# Required work
Go through the data and copy every line in which "permite" appears.

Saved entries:
"""
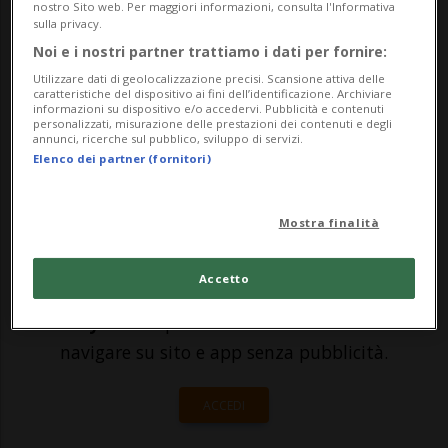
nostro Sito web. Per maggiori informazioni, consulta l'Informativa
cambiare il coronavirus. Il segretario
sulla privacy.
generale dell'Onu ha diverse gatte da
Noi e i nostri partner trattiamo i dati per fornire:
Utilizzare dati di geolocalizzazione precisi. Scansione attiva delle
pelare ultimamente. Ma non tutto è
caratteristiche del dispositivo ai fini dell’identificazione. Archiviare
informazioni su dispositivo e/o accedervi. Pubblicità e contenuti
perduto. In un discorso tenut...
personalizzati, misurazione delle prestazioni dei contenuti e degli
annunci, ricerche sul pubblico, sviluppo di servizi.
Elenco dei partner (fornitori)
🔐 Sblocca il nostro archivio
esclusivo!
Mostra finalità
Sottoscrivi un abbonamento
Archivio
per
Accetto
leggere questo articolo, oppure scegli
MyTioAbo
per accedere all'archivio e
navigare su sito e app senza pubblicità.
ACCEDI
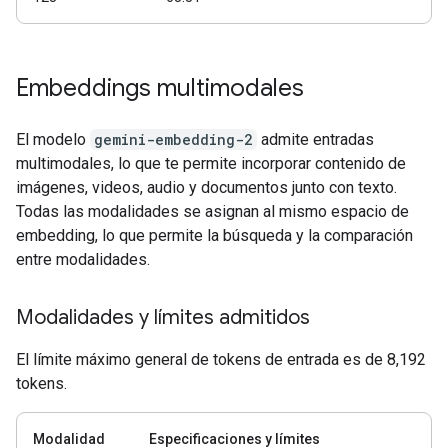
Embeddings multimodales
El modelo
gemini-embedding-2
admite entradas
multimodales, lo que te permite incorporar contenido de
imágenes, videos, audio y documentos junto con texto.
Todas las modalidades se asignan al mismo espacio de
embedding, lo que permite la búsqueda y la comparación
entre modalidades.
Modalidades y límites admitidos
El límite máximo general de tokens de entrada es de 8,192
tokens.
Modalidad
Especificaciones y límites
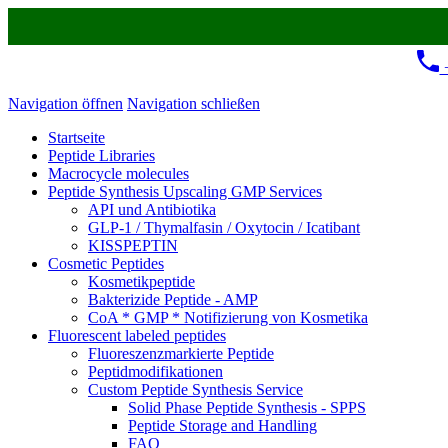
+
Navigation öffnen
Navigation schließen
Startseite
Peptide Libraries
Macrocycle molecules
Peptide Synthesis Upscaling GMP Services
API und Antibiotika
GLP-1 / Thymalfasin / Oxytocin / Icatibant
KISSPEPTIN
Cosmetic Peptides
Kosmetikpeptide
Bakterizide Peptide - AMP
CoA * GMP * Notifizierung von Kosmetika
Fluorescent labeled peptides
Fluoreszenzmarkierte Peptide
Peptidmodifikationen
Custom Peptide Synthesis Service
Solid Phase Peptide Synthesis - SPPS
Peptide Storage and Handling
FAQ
"""
# Response to this exercise
multimodales, lo que te permite incorporar contenido de
embedding, lo que permite la búsqueda y la comparación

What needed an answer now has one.